Pyramid Design and its parent company Alpine Computer were commissioned by the University of Massachusetts Office of Information Technologies to verify that two 10Base-T network segments could operate without errors over the existing horizontal station wiring in the Academic/Administration and the Residence Halls. These additional tests were required by the University`s network staff to confirm our recommendation to continue reusing existing wiring for the campus-wide 10Base-T network project. (Financial constraints prevent rewiring the entire campus horizontal cabling to implement 10Base-T in the near future.)
We used three network general protocol analyzer/traffic generators, a local area network (LAN) analyzer and cable tester to perform these tests, which were witnessed by several representatives from the UMass network study committee. The tests were considered a success, because the only error recorded was one bad frame checksum (FCS). This occurred when we changed ports to transmit in the opposite direction; therefore, the error did not apply to the performance evaluation. We recorded the following error/collision parameters: jabbers, bad FCS, short frames, late collisions, remote collisions, local collisions and ghosts.
Because of the concern about the prior testing of cables for Category 3 versus 10Base-T parameters on the LAN cable tester, we also performed 10Base-T autotests on each cable segment. They passed all test criteria.
We have successfully designed and installed dual 10Base-T ports over shared-sheath wiring schemes for several large networks, and UMass also has active prototype installations working at Tobin, Whitmore, Goodell and Munson Halls.
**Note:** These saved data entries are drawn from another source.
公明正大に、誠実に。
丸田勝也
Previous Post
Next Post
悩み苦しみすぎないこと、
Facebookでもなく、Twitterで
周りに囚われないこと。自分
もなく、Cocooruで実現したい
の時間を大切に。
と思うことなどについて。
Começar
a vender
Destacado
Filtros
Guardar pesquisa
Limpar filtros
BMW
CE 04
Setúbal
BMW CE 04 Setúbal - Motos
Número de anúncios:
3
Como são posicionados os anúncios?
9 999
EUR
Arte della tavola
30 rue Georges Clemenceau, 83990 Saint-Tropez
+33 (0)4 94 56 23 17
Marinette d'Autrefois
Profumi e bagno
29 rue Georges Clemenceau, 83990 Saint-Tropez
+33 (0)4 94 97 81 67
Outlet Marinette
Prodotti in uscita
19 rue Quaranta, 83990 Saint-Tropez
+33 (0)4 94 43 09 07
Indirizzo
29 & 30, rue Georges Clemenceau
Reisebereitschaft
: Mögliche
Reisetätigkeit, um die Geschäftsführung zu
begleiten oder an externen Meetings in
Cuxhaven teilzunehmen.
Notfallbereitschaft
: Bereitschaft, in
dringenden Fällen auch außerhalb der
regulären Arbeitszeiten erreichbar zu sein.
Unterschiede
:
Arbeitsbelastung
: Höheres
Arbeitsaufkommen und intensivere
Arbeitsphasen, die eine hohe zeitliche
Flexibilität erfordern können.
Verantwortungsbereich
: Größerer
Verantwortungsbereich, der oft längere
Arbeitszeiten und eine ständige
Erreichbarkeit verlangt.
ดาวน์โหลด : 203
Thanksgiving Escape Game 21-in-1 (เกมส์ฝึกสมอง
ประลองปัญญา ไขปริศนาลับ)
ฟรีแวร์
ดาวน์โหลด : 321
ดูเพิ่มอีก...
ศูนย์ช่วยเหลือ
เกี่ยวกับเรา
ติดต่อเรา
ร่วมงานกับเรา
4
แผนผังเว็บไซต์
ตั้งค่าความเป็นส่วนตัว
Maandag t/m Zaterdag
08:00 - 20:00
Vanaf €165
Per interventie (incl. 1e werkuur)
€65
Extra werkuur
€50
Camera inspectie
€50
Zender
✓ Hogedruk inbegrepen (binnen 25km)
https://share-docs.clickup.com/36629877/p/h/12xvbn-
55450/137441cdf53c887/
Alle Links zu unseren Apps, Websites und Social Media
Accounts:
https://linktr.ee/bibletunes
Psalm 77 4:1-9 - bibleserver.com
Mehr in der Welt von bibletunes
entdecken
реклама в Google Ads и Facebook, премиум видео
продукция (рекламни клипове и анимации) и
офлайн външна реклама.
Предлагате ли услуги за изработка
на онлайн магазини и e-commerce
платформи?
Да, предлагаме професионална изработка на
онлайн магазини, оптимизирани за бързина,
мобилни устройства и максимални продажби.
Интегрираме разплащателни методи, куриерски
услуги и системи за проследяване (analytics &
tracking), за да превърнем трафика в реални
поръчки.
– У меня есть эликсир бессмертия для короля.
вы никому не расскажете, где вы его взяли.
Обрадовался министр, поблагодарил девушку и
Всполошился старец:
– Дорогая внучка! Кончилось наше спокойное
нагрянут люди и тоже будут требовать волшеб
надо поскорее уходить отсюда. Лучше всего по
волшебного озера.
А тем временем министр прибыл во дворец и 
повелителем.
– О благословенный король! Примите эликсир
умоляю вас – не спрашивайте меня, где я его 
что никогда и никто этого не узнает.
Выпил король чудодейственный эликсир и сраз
Based on the IEEE 802.3 standard and the positive test results, we stand by our recommendation and believe that there are no technical reasons to prevent using existing 6-pair and 8-pair horizontal unshielded-twisted-pair (UTP) cables at the UMass Amherst campus for implementation of 10Base-T (10-Mbit/sec) network connectivity.
Tom McNamara, RCDD
Pyramid Design Inc.
Donna Ballast, communications analyst at the University of Texas at Austin and author of Ask Donna, replies:
You have proven that the pair combinations you chose in the existing cabling can support two 10Base-T channels in the same sheath. However, given Conti`s description of splitting and terminating the 8-pair sheath on four outlet/connectors, and your test data "proving" that the cabling can support two 10Base-T channels in the same sheath, there are still three other outlet/connectors.
The TIA/EIA-568A standard, the National Electrical Manufacturers Association (NEMA) premises wiring standard and the Underwriters` Laboratories performance-verification program all require that Category 3, 4 and 5 UTP cable with more than four pairs be tested using the power-sum method. (Power sum is a method of testing crosstalk as if all pairs were active.) The total coupling onto one pair from all other pairs could be excessive and cause loss of data integrity. The tester you are using tests pair-to-pair at any given time for the four pairs you have connected.